(Collected data)
========================

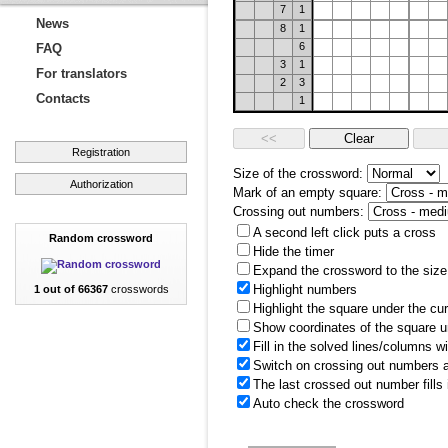
7
1
News
8
1
6
FAQ
3
1
For translators
2
3
Contacts
1
Registration
Size of the crossword:
Authorization
Mark of an empty square:
Crossing out numbers:
A second left click puts a cross
Random crossword
Hide the timer
Expand the crossword to the size 
Highlight numbers
1 out of 66367
crosswords
Highlight the square under the cu
Show coordinates of the square u
Fill in the solved lines/columns w
Switch on crossing out numbers a
The last crossed out number fills
Auto check the crossword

========================

- WHAT YOU SHOULD DO -
Retype every line above word for word, leaving out the pictures.

- COMPLETED TASK -
7
1
News
8
1
6
FAQ
3
1
For translators
2
3
Contacts
1
Registration
Size of the crossword:
Authorization
Mark of an empty square:
Crossing out numbers:
A second left click puts a cross
Random crossword
Hide the timer
Expand the crossword to the size 
Highlight numbers
1 out of 66367
crosswords
Highlight the square under the cu
Show coordinates of the square u
Fill in the solved lines/columns w
Switch on crossing out numbers a
The last crossed out number fills
Auto check the crossword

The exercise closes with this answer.